Could you retype every line below exactly, omitting the images?

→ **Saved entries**
· · ·

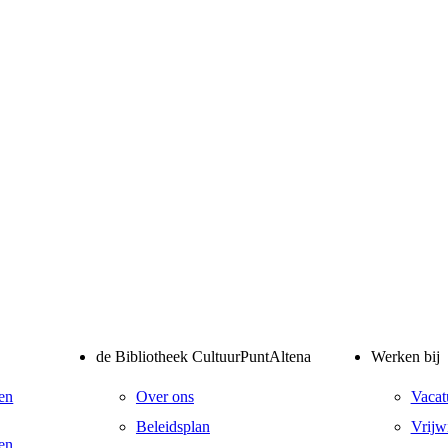
de Bibliotheek CultuurPuntAltena
Werken bij
en
Over ons
Vacat
Beleidsplan
Vrijwi
en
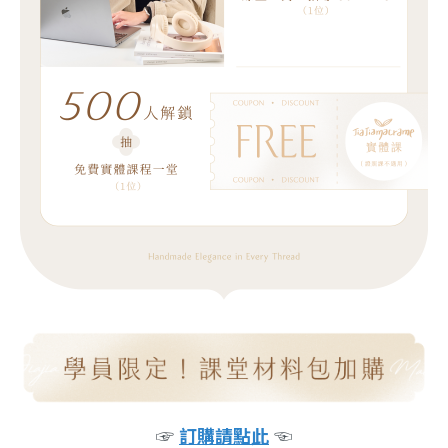
☞
訂購請點此
☜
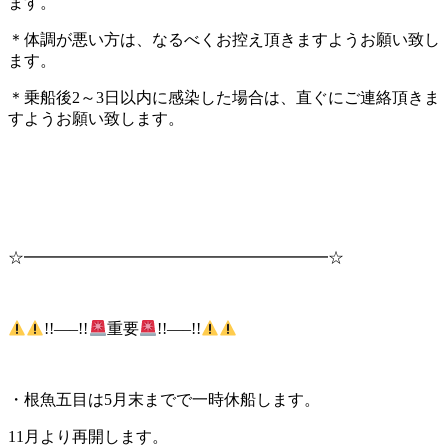
ます。
＊体調が悪い方は、なるべくお控え頂きますようお願い致し
ます。
＊乗船後2～3日以内に感染した場合は、直ぐにご連絡頂きま
すようお願い致します。
☆━━━━━━━━━━━━━━━━━━━☆
!!—–!!
重要
!!—–!!
・根魚五目は5月末までで一時休船します。
11月より再開します。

· · ·

→ **RESPONSE TO THE EXERCISE**
de Bibliotheek CultuurPuntAltena
Werken bij
en
Over ons
Vacat
Beleidsplan
Vrijwi
en
☞
訂購請點此
☜
ます。
＊体調が悪い方は、なるべくお控え頂きますようお願い致し
ます。
＊乗船後2～3日以内に感染した場合は、直ぐにご連絡頂きま
すようお願い致します。
☆━━━━━━━━━━━━━━━━━━━☆
!!—–!!
重要
!!—–!!
・根魚五目は5月末までで一時休船します。
11月より再開します。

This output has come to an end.